When MGR passed away in 1987, the AIADMK split into two factions—one led by MGR’s widow Janaki Ramachandran and the other backing Jayalalithaa as his successor. Janaki took over as chief minister in 1987, although her government was soon dismissed by the then Rajiv Gandhi government. This paved the way for Jayalalithaa to take control of the party in 1989. She has remained party chief ever since. Despite numerous controversies surrounding her political career, "Amma" has long enjoyed a cult-like following in the state, largely due to her populist and pro-poor schemes.
In her first term as chief minister (1991-1996), she was dogged with numerous corruption charges, including amassing assets disproportionate to her known source of income—a case that is still pending in the Supreme Court. She suffered a thumping defeat in the 1996 elections to the DMK as a result of these corruption charges. Until 2016, Tamil Nadu had swung back and forth between DMK and AIADMK every five years.
Going against the see-saw nature of the state’s electorate, Jayalalithaa secured a second consecutive term in 2016, winning 136 of the 232 seats. The last time any chief minister secured consecutive terms in the state was MGR in 1984. Jayalalithaa successfully overcame the negative publicity generated by corruption charges, news of her ill-health and accusations of not caring about citizens during the recent Chennai floods.
Although the AIADMK’s vote share fell from the highs of the last assembly elections and the 2014 general elections, it was still approximately 10 percent more than the DMK. Similar to Mamata Banerjee in Bengal, the Tamil Nadu chief minister has fulfilled many of the welfare promises made to the people. Moreover, she has gained traction with the voters, especially women, on her promise for a phased implementation of prohibition. As long as one can remember, the party and its politics have based on the personality of Jayalalithaa. She has remained omnipresent in the party, brooking no dissent. In fact, some have observed that no other leaders were allowed to grow. Most government welfare schemes and even flood relief are packaged under her name.

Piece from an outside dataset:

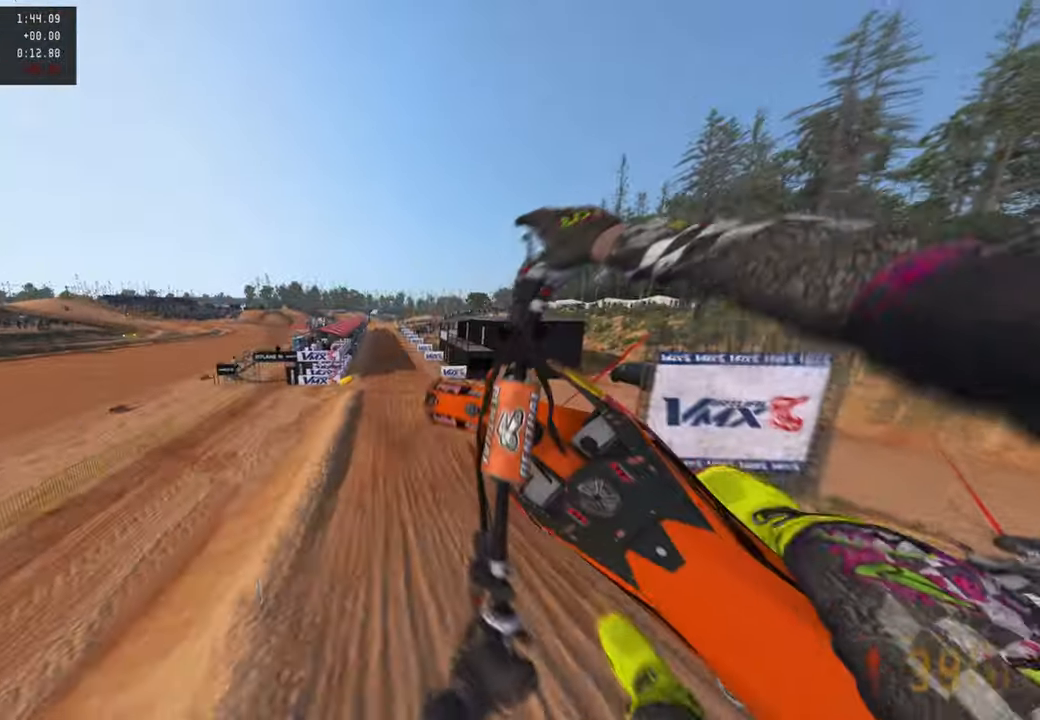
{"buttons": ["R2"], "left_stick": "up", "right_stick": "right", "events": [[100, "R2", "down"], [184, "left_stick", "up"], [300, "R2", "up"], [467, "R2", "down"]]}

In light of Tamil Nadu Chief Minister J Jayalalithaa worsening health condition, her party, the AIADMK may once again revert to its usual strategy. On Monday top party leaders went into a huddle on to discuss the party’s future. First in line in any succession would be O Panneerselvam, who has been acting chief minister ever since Jayalalithaa was admitted to the hospital on September 22. Panneerselvam took over as chief minister from Jayalalithaa on two previous occasions when she was unable to hold office—the last time during her trial in the Disproportionate Assets case heard in Karnataka High Court. His loyalty to the chief minister has been well documented.

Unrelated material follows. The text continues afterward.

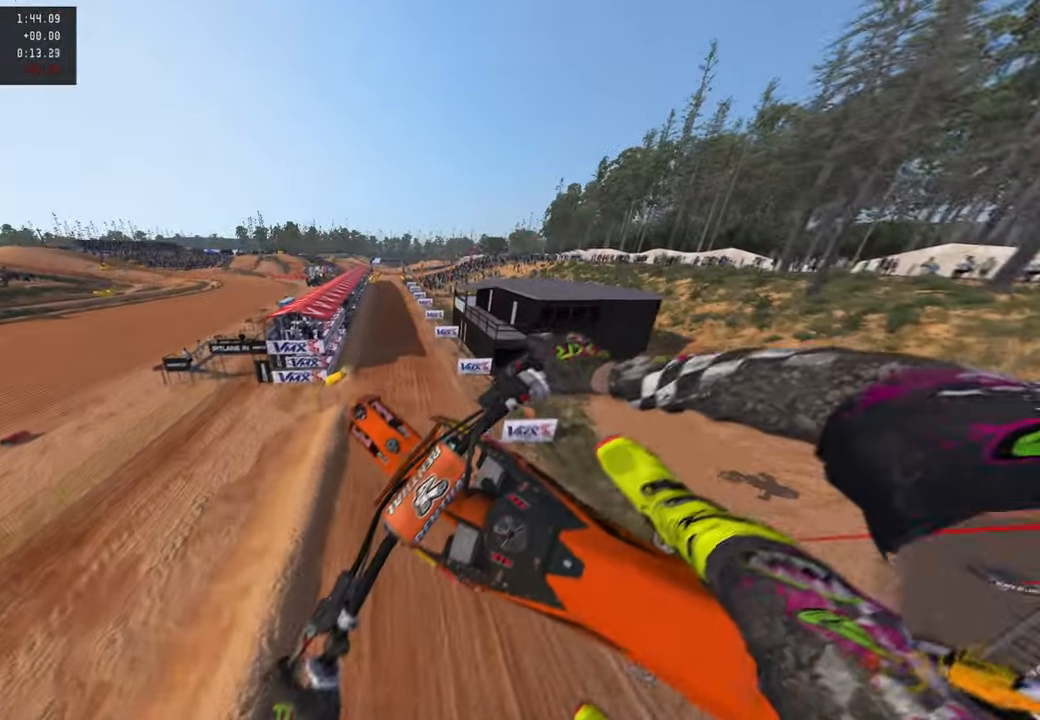
{"buttons": ["R2"], "left_stick": "up", "right_stick": "center", "events": [[267, "right_stick", "center"]]}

In 2014, for instance, he took the oath with her picture in his pocket and reportedly refused to enter the chief minister's office. The interim shuffle of portfolios may ensure that the state will not have to go under governor's rule, which some in the Opposition were eager to introduce. The AIADMK will have to convince their electorate that her possible absence from the chief minister's office does not dent the credibility of the state government. Political commentators argue that "Amma" has failed to establish a credible second rung leadership in her party.

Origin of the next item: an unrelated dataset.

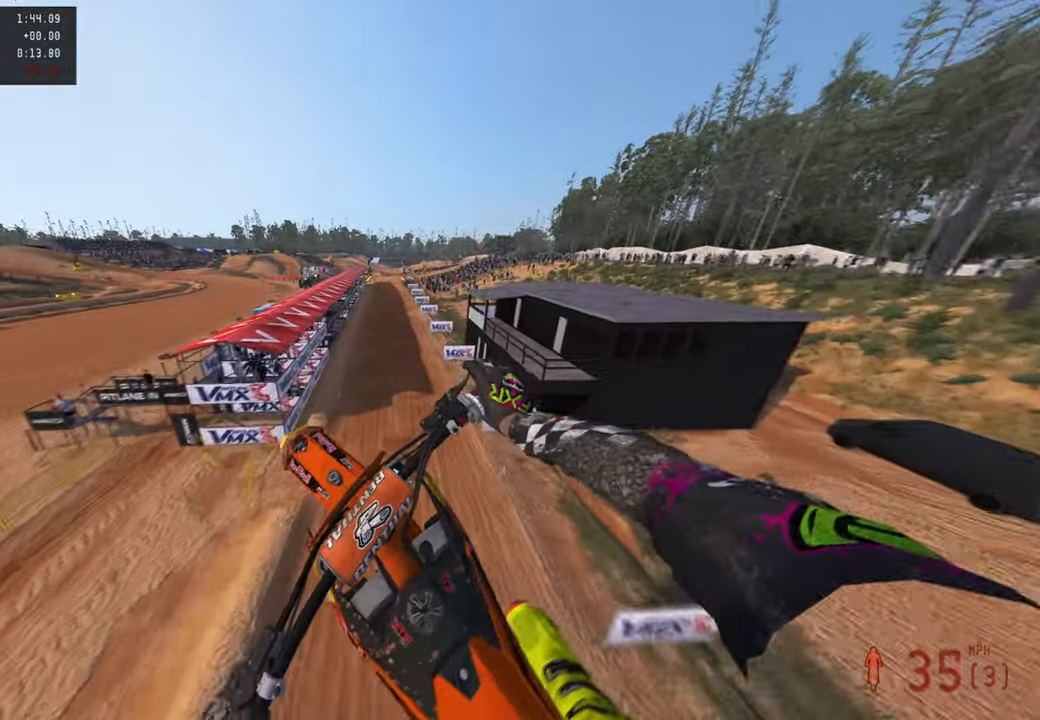
{"buttons": ["R2"], "left_stick": "up-right", "right_stick": "up", "events": [[217, "right_stick", "up"], [400, "left_stick", "up-right"]]}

Only time will tell if this is indeed a correct assessment. Similar issues were raised when MGR passed away in 1987. Tamil Nadu is a key cog in the India’s economic growth engine, as a manufacturing hub with a massive proportion of skilled labour. It needs a stable government to ensure that the wheels of development do not come to a grinding halt.
Tamil Nadu waits with bated breath on future developments.